AUSTRAC CEO Neil Jensen retires
The Australian Transaction Reports and Analysis Centre (AUSTRAC) protects the integrity and security of Australia's financial system by countering money laundering and terrorism financing. Recently retired Chief Executive Officer, Neil Jensen, talks about how AUSTRAC is targeting tax crime.
How does AUSTRAC help to identify and combat tax crime?
Our role is a dual one - a combination of regulator and financial intelligence unit. We have a wide range of organisations reporting to us on certain financial transactions, mainly across the financial services and gambling sectors.
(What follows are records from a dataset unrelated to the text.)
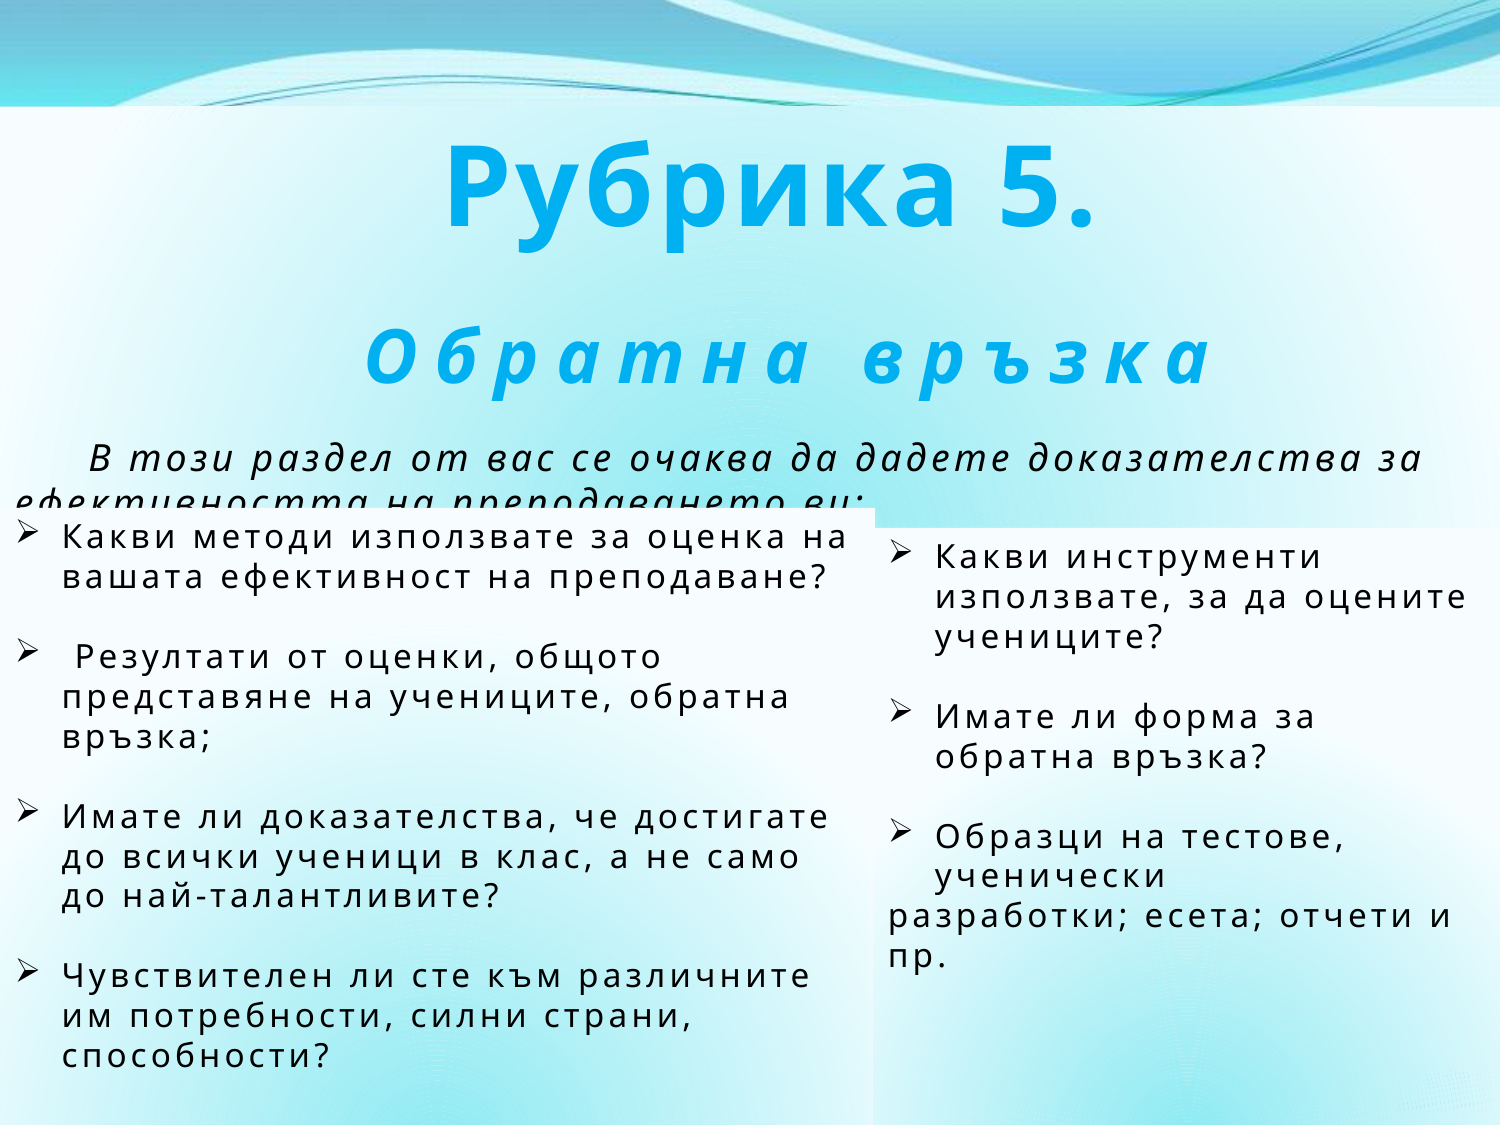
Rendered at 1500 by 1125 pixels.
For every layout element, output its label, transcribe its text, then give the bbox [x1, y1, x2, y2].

text_box Рубрика 5. Обратна връзка В този раздел от вас се очаква да дадете доказателства за ефективността на преподаването ви: [0, 106, 1500, 527]
text_box Какви методи използвате за оценка на вашата ефективност на преподаване? Резултати от оценки, общото представяне на учениците, обратна връзка; Имате ли доказателства, че достигате до всички ученици в клас, а не само до най-талантливите? Чувствителен ли сте към различните им потребности, силни страни, способности? [0, 507, 876, 1125]
picture [0, 0, 1500, 106]
text_box Какви инструменти използвате, за да оцените учениците? Имате ли форма за обратна връзка? Образци на тестове, ученически разработки; есета; отчети и пр. [872, 527, 1500, 1125]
Then we apply our tools and expertise to analyse the collected data to identify suspicious transactions and share that intelligence with agencies like the ATO.
Who does AUSTRAC work with to achieve its objectives?
AUSTRAC relies on a partnership between reporting entities (such as financial institutions), revenue partners (like the ATO), and law enforcement agencies (such as the Australian Federal Police).
We also work with peer organisations in 53 countries through bilateral agreements.
And we're members of the Egmont Group, which brings 107 countries together to share information and undertake programs to counter money laundering and terrorism financing.
For the ATO, we track items such as fund flows in and out of Australia, including identifying whether funds are being transmitted between Australia and a tax haven.
How does AUSTRAC identify and investigate suspect transactions?
Before 2006, we had working relationships with just under 4,000 reporting entities, which probably sounds like a lot. However, with the introduction of the Anti-Money Laundering and Counter Terrorism Financing Act 2006 (the Act), we've increased the number of these relationships to more than 15,000.
Each of these entities has to report certain transactions, and when we combine those reports with data that's sourced from overseas jurisdictions, and apply our analytical tools, we can identify patterns and suspicious transactions.
In 2007-08 the volume of suspect transactions increased by nearly 20 per cent. Why?
Once the Act was introduced, we were able to significantly expand our education program to encourage people to report transactions. That said, I don't think there has been a 20 percent increase in criminality - we've just enhanced awareness of the need to report criminal activity.
We hope the increased reporting rate deters would-be offenders, as it shows that we're monitoring data more closely than ever before and working with partners to deter criminal behaviour.
By way of example, our intelligence contributed to ATO assessments of more than $76.7 million during 2007-08. It also helped to identify $36 million in previously undisclosed income as part of the ATO's Offshore Voluntary Disclosure Initiative.
What has been the impact of the global financial crisis on AUSTRAC's operations?
Times of economic volatility tend to give rise to opportunistic scams and dodgy schemes, with unscrupulous individuals trying to make money out of other people's difficulties.
We've also witnessed the collapse of long-standing dubious schemes because the financial crisis means they can no longer continue to operate. The Ponzi Scheme of Bernard Maddoff in the United States - which was estimated to have lost investors more than $50 billion - is one example. In this case, the funds of new investors were paid to long-standing investors in order to induce even newer investors.
The scheme apparently generated minimal profits from business activities, with any new money invested going towards paying returns to other investors and therefore requiring a constant stream of new investments in order to survive.
So the global financial crisis has focused the operations of AUSTRAC to identify these sorts of schemes more readily and work with our partners to put a stop to them.
Which of AUSTRAC's achievements are you most proud of from your time as CEO?
I'm really proud of helping to put Australia on the map as a global leader in financial intelligence. The technology platforms developed by AUSTRAC to detect criminal activity in Australia's financial system are considered among the best in the world. It's really satisfying to know that Australia is considered by other developed and developing countries as a benchmark for quality and effectiveness.
We've also built successful partnerships with the private sector and government agencies worldwide to better identify criminal activity. And we've helped law enforcement agencies convict offenders who damage the security of Australia's financial system. I'm proud that AUSTRAC is a key player in protecting that system for the benefit of the Australian community as a whole.
We'd like to record our thanks to Neil Jensen for this interview, and acknowledge the major contribution he made during his time at AUSTRAC. We wish him well for his retirement.